O coordenador é enfático ao explicar que o contato só ocorreu porque os korubo estavam se aproximando da cidade e poderiam acontecer mais conflitos e, consequentemente, mais perdas. “O objetivo era evitar trocar pau por chumbo porque num conflito aberto os korubo ficariam com a pior parte. Não queríamos mais derramamento de sangue de nenhum lado”, disse Pereira.
Um servidor da Funai morreu tentando se aproximar dos korubo, porque eles estavam inconformados com a perda dos irmãos índios e achavam que todos que se aproximassem eram inimigos. “No início foi difícil. É um processo demorado. Até hoje temos que ter cuidado no trato com eles. Tem korubos que até hoje têm chumbo no rosto e nas pernas, vítimas de tiros”, disse.
Três perguntas para Bruno Pereira - coordenador do Vale do Javari
1. Os confrontos com índios são frequentes?
Não. Os conflitos reduziram muito com madeireiros e garimpeiros nos últimos anos. Quando foram criadas as frentes de proteção, os índios estavam num processo de extinção, de genocídio. Os madeireiros estavam extinguindo, matando aldeias inteiras. Temos relatos claros e comprovação fotográfica e tudo que se possa imaginar que prova esse crime em larga escala.
2. Qual o principal problema para preservar o isolamento dos índios?

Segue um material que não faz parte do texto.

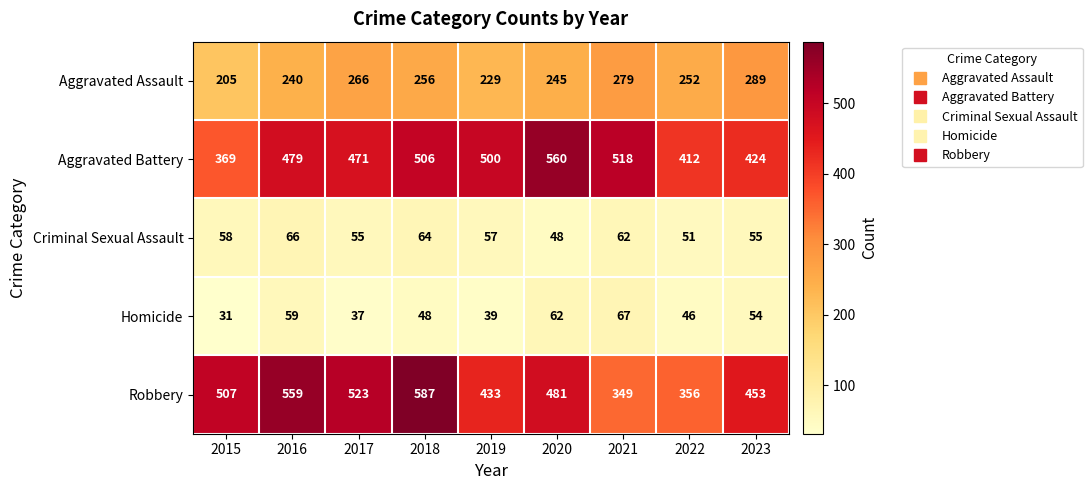

What is the average value of the Aggravated Assault series?

251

Hoje nosso problema maior não é mais a madeira. Já foi, até o último conflito grande, em 2003. Hoje são os caçadores e pescadores profissionais que surgem de toda parte. Eles são grandes conhecedores da mata também e a gente tem um sistema de vigilância com pessoas especializadas, indígenas contatados que nos ajudam, monitoram esses grupos e tentam, com órgãos de segurança, apreender os materiais e impedir conflitos com os índios isolados.
3. O número de servidores da Funai basta?
Temos 45 servidores que atuam no Vale do Javari e parte desse grupo trabalha especificamente com índios isolados e de recente contato. É um grupo especializado com conhecimento de mata que mora nessas bases e faz expedições que duram de 30 a 60 dias. Na década de 80, a situação era pior porque estavam fazendo pesquisa para a prospecção de petróleo na região e os índios mataram um servidor da Funai e dois da empresa que estava fazendo o estudo.